Le gouvernement n’a toujours pas pris de décision sur la fin de vie. Pourra-t-on bientôt bénéficier d’une aide à mourir ou pas ? En attendant, Thésy rappelle l’importance des soins palliatifs.
Par Thésy Bionnier
Beaucoup l’attendent avec impatience, la loi sur la fin de vie médicalement assistée. Mais une fois encore, elle a été repoussée. Le gouvernement semble vouloir cependant qu’elle aboutisse dans le cours de l’année 2024. En janvier, Catherine Vautrin, nouvelle ministre du Travail, de la Santé et des Solidarités a déclaré (avant que la santé ne soit déléguée au ministre Frédéric Valletoux) « qu’elle n’avait pas de difficulté personnelle à aborder le sujet » qu’elle a résumé en ces termes – aide active à mourir – mais que, « l’on doit légiférer d’une main tremblante sur un sujet aussi important ». Notre Président semble l’avoir entendue, précisant que le texte sur la fin de vie, aussi attendu que sensible, ne serait présenté qu’après le déploiement d’un plan décennal sur les soins palliatifs.
Personnellement, j’ai toujours défendu la nécessité de développer les soins palliatifs avant ou en même temps que la loi sur l’aide active à mourir. Car, comme j’ai pu l’observer, sauf dans des cas bien précis, on ne demande à mourir que lorsque l’on souffre médicalement ou psychiquement.
Lorsque j’avais des responsabilités dans un établissement de long séjour médicalisé, accueillant des personnes de 85 ans en moyenne, je suis allée en Angleterre pour visiter un centre de soins palliatifs que les Anglais, qui sont beaucoup plus en avance que nous sur ce sujet, appellent hospice. Le Roi Charles lll vient d’ailleurs d’inaugurer un nouveau centre.

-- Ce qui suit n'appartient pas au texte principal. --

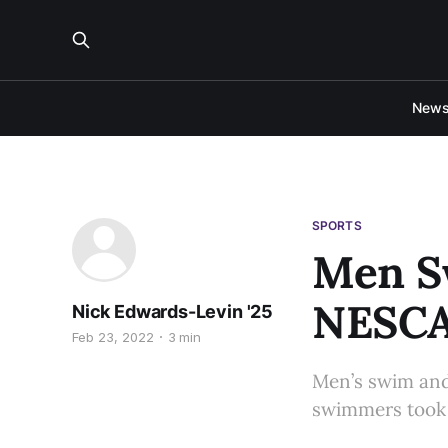
New
SPORTS
Men Sw
NESC
Nick Edwards-Levin '25
Feb 23, 2022
3 min
Men’s swim and 
swimmers took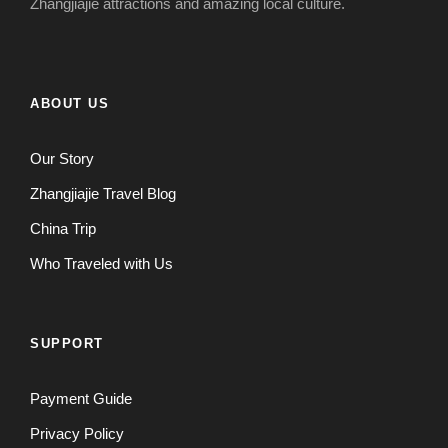
Zhangjiajie attractions and amazing local culture.
ABOUT US
Our Story
Zhangjiajie Travel Blog
China Trip
Who Traveled with Us
SUPPORT
Payment Guide
Privacy Policy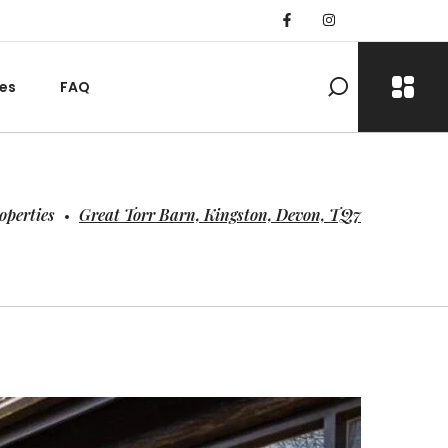
es
FAQ
operties
Great Torr Barn, Kingston, Devon, TQ7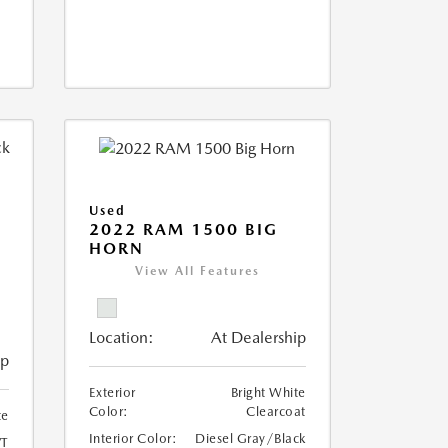
Used
2022 RAM 1500 BIG
HORN
I
View All Features
Location:
At Dealership
ip
Exterior
Bright White
Color:
Clearcoat
te
Interior Color:
Diesel Gray/Black
T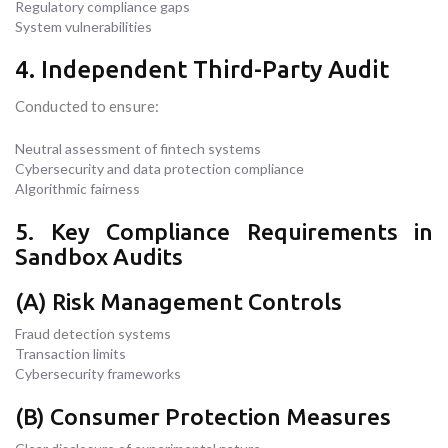
Regulatory compliance gaps
System vulnerabilities
4. Independent Third-Party Audit
Conducted to ensure:
Neutral assessment of fintech systems
Cybersecurity and data protection compliance
Algorithmic fairness
5. Key Compliance Requirements in
Sandbox Audits
(A) Risk Management Controls
Fraud detection systems
Transaction limits
Cybersecurity frameworks
(B) Consumer Protection Measures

A mon arrivée dans le centre, j’ai été frappée par l’ambiance, le calme, la sérénité qui y régnait. Il y avait environ une quarantaine de malades qui vaquaient à différentes occupations : jeux, peinture, préparation du thé etc. Le directeur qui me présentait le centre m’a expliqué : « Dans 15 jours, beaucoup de ces personnes seront décédés, mais ils ont l’esprit tranquille ; leurs préoccupations et dispositions personnelles sont réglées et ils ne souffrent pas. Nous prenons aussi en charge leur famille et les réconfortons le mieux possible ».
Dès mon retour dans mon établissement, j’ai fait appel à une professionnelle en soins palliatifs et pour lui demander d’organiser une formation pour l’ensemble du personnel. Mon souci était de permettre à nos résidents de vivre dans notre établissement jusqu’au bout, et de ne pas avoir à les expédier dans un centre de soins palliatifs spécialisé, faute de savoir-faire. Le personnel a tout de suite adhéré à mon idée, cela a été plus difficile pour les médecins mais je n’ai pas lâché.
Un jour, nous avons accueilli une patiente qui venait d’une clinique gériatrique et que l’on nous avait présentée comme très difficile en nous suppliant de l’accepter. Certes, la prise en charge de cette dame était lourde. Grabataire, elle ne pouvait plus accomplir aucun geste de la vie normale : se lever, manger seule, souffrant dès qu’on la touchait etc. Notre première décision la concernant a été d’acheter un lit avec un matelas d’eau chauffant, ce qui a réduit ses douleurs permanentes. Les médecins ont fait appel à un médecin spécialiste de l’anti-douleur pour trouver les bons médicaments. Quant au personnel, il a intégré que pour faire la toilette de cette dame, l’habiller car elle souffrait d’être toujours en chemise de nuit et faire son lit, il fallait compter une à deux heures, chaque matin. Pour éviter leur démotivation, on a établi un roulement d’équipe. Ainsi, malgré son état, cette dame n’a jamais réclamé de mourir. Lorsqu’il y avait des animations, ce qui arrivait souvent, elle me m’implorait même : « Surtout, ne m’oubliez pas ». Et nous la transportions sur son brancard.
Un autre malade, sans aucune famille ni visite, a été pris en charge par le personnel d’une manière particulièrement délicate : la veille de sa mort, il lui a passé sa musique préférée et l’a entourée le plus possible. J’aurais bien d’autres exemples qui montrent combien les soins palliatifs ont permis que la fin de vie de personnes très malade soit paisible. Je suis donc convaincue de la nécessité de développer cette approche de la fin de vie. Je reconnais que mon établissement a été privilégié sur le plan du personnel, qui était qualifié et formé spécifiquement pour le soin aux personnes âgées, et que les EHPAD sont en manque de personnel. Mais j’espère que notre gouvernement s’emparera du sujet de la fin de vie en tenant compte de l’importance des soins palliatifs.